République dominicaine : « C’est la panique générale pour les Haïtiens », alerte Edwin Paraison

Pour l’instant, les Haïtiens qui vivent ou qui souhaitent rentrer en République dominicaine, doivent s’attendre à des tracasseries en termes de contrôle migratoire, indique Edwin Paraison de la Fondation Zile. C’est une situation extrêmement difficile, dit-il. 

Publié le 2022-11-16 | lenouvelliste.com

En République dominicaine, les Haïtiens en situation irrégulière ne peuvent pas respirer. La Direction générale des migrations, suite à une disposition du président Luis Abinader, a intensifié les mesures contre l’afflux d’immigrants haïtiens en terre dominicaine. « Coin après coin, la disposition du président Luis Abinader s'est fait sentir dans les rues de la capitale, où on voit de plus en plus des camions gardés par plusieurs agents migratoires, dans lesquels  se trouvent des centaines d'Haïtiens qui ont été arrêtés en flagrant délit sur le territoire dominicain », a constaté, mardi, le journal dominicain Listin Diaro. 

Selon Edwin Paraison, président de la fondation Zile qui réside en République dominicaine, d’un côté, cette situation fait suite à la visite d’un haut fonctionnaire du département d’État américain en République dominicaine qui a offert un don de 21 millions de dollars au gouvernement dominicain pour la gestion des groupes minoritaires, parmi lesquels les Dominico-haïtiens qui sont devenus des apatrides à cause de l’arrêt 168-13.

**Exercice A**
Modifiez le passage de l'article sur les Haïtiens en République dominicaine qui commence par « Pour l’instant, les » et se termine par « extrêmement difficile, dit-il. » en y remplaçant « tracasseries » par « difficultés », puis donnez le passage ainsi modifié.
**Exercice B**
Poursuivez la rédaction de l'article sur les Haïtiens en République dominicaine après sa dernière phrase.
Les lignes ci-dessous n'ont aucun lien avec l'article sur les Haïtiens en République dominicaine.

**Données fournies**
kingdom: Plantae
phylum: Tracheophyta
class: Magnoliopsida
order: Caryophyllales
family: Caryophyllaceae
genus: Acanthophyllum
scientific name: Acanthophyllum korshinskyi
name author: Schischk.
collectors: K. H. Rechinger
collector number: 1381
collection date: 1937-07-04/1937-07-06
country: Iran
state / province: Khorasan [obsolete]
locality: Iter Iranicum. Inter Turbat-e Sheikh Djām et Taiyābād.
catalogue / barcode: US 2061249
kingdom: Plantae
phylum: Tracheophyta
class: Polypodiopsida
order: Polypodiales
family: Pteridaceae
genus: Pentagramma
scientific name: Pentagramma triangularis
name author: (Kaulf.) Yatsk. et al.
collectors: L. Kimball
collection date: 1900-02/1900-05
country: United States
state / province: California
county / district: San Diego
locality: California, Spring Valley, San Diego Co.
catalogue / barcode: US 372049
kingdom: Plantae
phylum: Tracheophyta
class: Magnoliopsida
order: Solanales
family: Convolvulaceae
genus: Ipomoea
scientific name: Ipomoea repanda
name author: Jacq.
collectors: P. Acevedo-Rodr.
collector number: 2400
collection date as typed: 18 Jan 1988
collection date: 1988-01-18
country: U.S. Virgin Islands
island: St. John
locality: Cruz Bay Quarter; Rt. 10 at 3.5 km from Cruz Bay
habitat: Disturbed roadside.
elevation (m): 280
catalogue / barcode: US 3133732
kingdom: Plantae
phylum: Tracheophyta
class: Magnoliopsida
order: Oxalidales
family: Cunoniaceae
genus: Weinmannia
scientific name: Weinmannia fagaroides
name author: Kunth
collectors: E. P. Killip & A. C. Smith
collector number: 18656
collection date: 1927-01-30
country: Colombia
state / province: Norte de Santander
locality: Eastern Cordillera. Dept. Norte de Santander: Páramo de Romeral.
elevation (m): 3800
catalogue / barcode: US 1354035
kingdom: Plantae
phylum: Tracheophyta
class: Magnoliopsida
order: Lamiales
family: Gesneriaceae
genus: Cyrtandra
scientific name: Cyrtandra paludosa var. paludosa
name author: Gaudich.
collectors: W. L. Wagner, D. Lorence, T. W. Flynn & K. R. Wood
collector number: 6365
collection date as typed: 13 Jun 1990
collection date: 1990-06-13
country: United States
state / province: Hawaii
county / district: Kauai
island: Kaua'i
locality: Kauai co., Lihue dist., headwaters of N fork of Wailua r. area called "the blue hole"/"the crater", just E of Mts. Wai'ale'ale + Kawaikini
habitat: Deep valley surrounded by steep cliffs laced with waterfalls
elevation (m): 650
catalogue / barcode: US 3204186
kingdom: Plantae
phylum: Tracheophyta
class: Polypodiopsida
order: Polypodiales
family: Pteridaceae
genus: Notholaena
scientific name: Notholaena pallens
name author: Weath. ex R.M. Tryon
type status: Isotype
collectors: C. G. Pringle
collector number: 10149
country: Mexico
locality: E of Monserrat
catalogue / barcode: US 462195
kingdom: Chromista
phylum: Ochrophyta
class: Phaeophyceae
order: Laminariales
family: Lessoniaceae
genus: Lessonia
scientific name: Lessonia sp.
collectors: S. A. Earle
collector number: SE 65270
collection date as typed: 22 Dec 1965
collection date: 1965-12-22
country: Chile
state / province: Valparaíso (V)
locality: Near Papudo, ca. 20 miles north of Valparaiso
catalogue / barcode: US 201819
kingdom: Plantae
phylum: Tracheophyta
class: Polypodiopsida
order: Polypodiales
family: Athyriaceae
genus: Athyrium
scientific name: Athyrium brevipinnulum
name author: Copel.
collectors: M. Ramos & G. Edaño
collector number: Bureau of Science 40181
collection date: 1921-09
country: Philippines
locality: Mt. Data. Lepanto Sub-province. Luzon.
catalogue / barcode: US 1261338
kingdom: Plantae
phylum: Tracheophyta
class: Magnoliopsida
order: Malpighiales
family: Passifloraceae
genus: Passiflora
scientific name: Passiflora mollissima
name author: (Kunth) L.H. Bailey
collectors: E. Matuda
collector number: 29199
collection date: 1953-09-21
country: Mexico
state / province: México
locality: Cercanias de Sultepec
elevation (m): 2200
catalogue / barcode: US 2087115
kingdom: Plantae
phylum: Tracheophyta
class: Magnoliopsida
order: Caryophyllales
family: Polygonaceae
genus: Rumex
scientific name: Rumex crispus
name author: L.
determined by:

**Réponse A**
Pour l’instant, les Haïtiens qui vivent ou qui souhaitent rentrer en République dominicaine, doivent s’attendre à des difficultés en termes de contrôle migratoire, indique Edwin Paraison de la Fondation Zile. C’est une situation extrêmement difficile, dit-il.

**Réponse B**
« Cela a eu un grand écho dans le secteur des nationalistes qui ont estimé que c’est inacceptable. Ils considèrent que c’est une façon pour les États-Unis de dévier le flux migratoire haïtien vers les USA, pour que la République dominicaine les reçoit », explique Paraison sur Magik 9, mardi 15 novembre 2022. 

D’un autre côté, souligne le président de la Fondation Zile, l’appel du haut-commissaire des Nations Unies pour les droits humains pour stopper la déportation des Haïtiens à cause de la situation interne insoutenable du pays a jeté de l’huile au feu. « Une déclaration publique a été formalisé, la Présidence a envoyé des correspondances à toutes les instances concernée. Prallèlement, un décret est publié qui concerne les invasions de terrain en vue de déloger ceux qui occupent des terrains illégalement », explique Edwin Paraison. 

Cette énième chasse aux Haïtiens en terre voisine suscite de nombreuses réactions dans l’opinion publique en République dominicaine. « D’un côté, il y a les nationalistes qui applaudissent et de l’autre, il y a un groupe traditionnellement solidaire aux Haïtiens qui réagissent par la signature d’un document pour dénoncer la disposition du gouvernement », indique Paraison. 

Cette situation s’explique aussi par la conjoncture pré-électorale en République dominicaine. « Parler d’Haïti est une question éminemment politique en République Dominicaine. A chaque fois que les secteurs nationalistes font des sorties, le gouvernement est dans l’obligation de démonter qu’il a le contrôle de la migration sans prendre en compte la situation grave sur le plan sécuritaire en Haïti qui explique le flux migratoire vers la RD », explique Edwin Paraison qui ajoute qu’aucun acteur politique majeur en République dominicaine n'est ouvert à la migration haïtienne.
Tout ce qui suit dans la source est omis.